Canada’s population growth is fueled by immigration, which includes paths to permanent residency from different streams — temporary workers, refugees and asylum seekers, and temporary residents, such as international students.
Miller announced that the new program will cap care workers to an intake of 15,000 for this year, and this will be included in the 2024 immigration levels.
Other questions about the new announcement are about the other eligibility criteria, namely the work experience. That is, how current is the work experience that is going to be required? In previous programs, the requirement is six months. Another defunct program required caregivers to have 24 months of work experience before they were able to apply for PR.
Top source country
The Philippines is the top source country for care workers in Canada.
According to data from IRCC, the Philippines is the country of citizenship for applications for PR for care workers from 2017 – 2021 (according to data from an Access to Information request 1A-2023-17841 completed). In these five years, there were almost 36,000 applications received from Philippine citizens, compared to almost 8,000 for citizens from India, the country of citizenship for the next the greatest number of applicants. These are for all caregiver programs, including Caring for Children, High Medical Needs, Home Child Care Pilot, Home Support Worker Pilot, Interim Pathway Measure, and Live-in Caregiver.

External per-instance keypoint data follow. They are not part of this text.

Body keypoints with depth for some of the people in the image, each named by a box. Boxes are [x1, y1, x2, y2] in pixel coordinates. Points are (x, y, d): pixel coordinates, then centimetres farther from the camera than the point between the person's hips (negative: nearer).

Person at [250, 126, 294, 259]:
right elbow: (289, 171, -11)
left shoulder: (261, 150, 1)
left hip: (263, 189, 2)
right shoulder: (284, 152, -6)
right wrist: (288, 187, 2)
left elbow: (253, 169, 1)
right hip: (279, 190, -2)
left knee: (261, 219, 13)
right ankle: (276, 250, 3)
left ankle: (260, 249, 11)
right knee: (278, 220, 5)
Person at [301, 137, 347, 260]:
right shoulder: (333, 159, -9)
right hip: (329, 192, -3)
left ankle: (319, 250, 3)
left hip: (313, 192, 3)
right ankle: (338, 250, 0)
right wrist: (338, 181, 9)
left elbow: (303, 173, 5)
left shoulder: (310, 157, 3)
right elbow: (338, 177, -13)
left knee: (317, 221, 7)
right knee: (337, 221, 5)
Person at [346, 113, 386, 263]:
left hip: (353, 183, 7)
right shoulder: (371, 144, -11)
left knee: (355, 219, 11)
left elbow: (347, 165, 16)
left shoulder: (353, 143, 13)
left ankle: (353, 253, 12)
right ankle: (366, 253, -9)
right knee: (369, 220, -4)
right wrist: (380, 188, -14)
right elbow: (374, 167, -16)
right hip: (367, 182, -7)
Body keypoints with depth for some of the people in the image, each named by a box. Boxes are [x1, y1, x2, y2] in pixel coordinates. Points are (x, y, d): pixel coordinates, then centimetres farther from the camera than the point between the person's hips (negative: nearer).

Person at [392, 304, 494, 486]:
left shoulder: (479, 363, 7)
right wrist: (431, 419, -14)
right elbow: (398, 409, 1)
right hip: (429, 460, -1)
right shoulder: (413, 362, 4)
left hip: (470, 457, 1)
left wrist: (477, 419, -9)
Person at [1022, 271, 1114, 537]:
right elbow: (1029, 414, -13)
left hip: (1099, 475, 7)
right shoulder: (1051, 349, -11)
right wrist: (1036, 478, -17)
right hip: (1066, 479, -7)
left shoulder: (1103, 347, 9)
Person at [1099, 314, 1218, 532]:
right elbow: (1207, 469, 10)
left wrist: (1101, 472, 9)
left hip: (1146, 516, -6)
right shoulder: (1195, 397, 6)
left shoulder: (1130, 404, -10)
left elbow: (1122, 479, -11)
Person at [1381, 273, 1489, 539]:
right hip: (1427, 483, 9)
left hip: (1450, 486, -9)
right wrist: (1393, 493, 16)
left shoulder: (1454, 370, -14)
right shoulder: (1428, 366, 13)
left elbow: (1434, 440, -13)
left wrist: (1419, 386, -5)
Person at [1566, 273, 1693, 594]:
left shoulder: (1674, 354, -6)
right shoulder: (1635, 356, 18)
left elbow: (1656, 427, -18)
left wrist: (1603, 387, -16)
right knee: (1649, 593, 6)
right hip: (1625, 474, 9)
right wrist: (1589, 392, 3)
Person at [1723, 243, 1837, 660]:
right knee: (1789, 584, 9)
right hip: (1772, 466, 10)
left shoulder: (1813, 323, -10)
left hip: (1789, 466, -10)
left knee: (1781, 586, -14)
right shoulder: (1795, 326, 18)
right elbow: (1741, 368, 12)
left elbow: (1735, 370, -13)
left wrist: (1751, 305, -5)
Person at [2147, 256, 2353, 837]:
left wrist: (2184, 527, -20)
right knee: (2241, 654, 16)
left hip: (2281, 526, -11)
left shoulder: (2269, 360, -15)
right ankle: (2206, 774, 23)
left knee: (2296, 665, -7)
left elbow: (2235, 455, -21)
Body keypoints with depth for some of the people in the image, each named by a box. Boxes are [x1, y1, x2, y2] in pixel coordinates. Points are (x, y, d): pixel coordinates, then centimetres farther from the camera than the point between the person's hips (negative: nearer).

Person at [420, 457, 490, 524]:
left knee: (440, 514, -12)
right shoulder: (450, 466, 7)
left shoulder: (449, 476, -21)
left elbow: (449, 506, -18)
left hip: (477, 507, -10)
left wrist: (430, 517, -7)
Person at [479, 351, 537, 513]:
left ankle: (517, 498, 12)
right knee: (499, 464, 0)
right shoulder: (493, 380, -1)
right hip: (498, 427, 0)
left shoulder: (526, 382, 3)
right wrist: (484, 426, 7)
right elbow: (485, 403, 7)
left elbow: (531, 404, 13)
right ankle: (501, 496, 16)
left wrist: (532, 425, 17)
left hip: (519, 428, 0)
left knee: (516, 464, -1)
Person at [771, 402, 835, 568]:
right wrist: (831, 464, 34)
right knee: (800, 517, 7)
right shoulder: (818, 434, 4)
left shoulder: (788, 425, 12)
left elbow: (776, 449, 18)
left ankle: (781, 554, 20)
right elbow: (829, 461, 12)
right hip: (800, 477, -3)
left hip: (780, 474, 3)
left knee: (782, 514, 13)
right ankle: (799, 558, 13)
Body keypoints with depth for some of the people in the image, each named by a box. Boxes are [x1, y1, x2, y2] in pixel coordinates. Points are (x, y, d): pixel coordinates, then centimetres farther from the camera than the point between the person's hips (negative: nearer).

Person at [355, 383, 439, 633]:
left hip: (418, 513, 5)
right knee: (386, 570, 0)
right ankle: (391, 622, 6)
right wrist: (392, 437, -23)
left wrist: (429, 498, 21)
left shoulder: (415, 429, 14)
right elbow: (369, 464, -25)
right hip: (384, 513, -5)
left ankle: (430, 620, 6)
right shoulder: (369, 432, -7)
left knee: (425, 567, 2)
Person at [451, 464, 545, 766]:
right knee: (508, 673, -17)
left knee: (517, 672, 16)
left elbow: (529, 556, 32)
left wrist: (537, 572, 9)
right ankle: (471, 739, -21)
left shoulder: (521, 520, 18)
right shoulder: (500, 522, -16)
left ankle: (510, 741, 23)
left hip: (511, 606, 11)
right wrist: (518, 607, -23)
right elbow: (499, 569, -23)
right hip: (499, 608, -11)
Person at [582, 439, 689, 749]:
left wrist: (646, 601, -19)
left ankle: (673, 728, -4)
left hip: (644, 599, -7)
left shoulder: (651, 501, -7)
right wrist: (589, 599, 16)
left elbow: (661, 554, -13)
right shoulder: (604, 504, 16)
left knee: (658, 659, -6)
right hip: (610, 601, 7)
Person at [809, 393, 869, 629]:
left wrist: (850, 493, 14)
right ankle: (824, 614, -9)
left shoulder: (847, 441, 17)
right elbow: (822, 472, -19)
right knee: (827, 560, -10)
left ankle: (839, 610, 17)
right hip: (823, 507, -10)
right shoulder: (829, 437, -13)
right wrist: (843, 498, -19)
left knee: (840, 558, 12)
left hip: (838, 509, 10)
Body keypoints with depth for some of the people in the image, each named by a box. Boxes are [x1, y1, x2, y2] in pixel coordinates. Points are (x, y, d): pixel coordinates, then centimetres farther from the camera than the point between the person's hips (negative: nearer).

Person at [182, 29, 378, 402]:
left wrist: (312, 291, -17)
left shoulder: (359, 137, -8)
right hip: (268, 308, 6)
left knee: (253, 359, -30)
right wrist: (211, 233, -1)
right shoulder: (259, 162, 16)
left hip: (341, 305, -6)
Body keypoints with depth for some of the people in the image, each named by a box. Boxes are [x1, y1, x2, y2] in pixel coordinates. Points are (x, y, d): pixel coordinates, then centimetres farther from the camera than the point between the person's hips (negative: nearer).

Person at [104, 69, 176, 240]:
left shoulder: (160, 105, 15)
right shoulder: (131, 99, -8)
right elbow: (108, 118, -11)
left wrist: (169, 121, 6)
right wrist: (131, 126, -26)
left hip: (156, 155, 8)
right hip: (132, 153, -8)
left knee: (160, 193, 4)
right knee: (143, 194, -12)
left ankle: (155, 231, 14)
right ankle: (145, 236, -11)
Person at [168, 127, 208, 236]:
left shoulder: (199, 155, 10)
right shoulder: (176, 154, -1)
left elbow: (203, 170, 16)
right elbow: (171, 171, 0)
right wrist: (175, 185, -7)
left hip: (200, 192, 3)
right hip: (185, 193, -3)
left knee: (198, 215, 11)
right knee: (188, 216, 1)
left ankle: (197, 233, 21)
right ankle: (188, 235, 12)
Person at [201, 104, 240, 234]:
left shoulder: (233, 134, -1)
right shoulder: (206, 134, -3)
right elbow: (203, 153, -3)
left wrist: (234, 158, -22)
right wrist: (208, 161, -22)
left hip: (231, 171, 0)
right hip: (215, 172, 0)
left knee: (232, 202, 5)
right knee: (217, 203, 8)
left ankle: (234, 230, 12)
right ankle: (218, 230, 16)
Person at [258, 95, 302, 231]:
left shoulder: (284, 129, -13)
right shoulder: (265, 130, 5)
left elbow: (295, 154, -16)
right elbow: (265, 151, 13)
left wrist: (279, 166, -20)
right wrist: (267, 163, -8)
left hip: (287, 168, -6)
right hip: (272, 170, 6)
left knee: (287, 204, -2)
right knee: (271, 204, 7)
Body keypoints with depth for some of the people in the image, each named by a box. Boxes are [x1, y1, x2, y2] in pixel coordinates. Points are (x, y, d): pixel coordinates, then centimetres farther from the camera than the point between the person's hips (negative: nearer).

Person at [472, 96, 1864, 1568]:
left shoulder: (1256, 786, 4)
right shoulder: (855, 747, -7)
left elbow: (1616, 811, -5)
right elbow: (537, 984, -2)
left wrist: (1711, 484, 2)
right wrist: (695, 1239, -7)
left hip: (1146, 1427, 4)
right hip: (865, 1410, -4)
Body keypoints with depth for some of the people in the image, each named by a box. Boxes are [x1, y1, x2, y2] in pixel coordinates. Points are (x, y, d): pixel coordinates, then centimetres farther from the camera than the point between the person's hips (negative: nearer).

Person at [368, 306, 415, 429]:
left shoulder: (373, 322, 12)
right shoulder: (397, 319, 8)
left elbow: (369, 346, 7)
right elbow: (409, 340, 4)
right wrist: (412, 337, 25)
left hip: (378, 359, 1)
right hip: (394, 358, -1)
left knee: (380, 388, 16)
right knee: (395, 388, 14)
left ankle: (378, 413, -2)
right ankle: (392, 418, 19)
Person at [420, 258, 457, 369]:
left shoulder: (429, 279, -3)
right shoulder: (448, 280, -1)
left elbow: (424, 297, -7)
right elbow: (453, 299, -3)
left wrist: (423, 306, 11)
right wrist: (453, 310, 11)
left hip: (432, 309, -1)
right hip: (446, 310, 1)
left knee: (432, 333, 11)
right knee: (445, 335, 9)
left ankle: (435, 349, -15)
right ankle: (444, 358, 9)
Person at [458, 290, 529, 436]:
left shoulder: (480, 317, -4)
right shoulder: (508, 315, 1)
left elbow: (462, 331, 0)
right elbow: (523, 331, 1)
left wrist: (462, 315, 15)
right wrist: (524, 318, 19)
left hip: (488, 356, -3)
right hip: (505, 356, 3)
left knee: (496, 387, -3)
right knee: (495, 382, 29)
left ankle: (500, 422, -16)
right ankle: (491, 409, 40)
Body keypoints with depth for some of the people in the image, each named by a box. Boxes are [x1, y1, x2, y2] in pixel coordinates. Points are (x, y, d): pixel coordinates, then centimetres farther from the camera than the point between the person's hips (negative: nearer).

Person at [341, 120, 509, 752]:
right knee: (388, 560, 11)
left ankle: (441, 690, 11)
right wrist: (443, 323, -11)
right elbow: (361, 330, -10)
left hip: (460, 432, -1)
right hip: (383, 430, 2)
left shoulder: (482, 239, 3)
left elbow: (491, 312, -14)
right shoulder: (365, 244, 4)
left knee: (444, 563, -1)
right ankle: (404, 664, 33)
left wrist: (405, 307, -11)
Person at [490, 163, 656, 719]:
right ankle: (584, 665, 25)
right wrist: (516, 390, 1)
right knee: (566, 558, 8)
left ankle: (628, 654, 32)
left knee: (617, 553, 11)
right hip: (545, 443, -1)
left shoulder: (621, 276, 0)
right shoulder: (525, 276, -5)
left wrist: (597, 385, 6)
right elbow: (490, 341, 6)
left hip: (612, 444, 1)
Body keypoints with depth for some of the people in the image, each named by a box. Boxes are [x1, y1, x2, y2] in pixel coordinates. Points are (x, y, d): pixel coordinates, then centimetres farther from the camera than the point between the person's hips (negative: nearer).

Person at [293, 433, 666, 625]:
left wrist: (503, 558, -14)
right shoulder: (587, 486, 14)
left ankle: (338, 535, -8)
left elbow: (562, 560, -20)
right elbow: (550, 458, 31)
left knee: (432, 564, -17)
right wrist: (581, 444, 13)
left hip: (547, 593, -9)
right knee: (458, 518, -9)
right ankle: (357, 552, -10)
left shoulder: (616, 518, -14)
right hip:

The Philippines is also the top country of citizenship for work permit applications received for the same five-year period. For NOCs 4411 (Home Child Care Providers) and 4412 (Home Support Workers), there had been almost 29,000 applications received, including applications for extensions, for Philippine passport holders. In contrast, there had been only a little more than 7,000 applications received from nationals from India.
The care workers programs of Canada have undergone so many changes, including name changes, as they have remained pilot programs.
Ocampo and other advocates have long justified that the care needs of Canada remain a permanent need, requiring permanent programs, not pilot programs.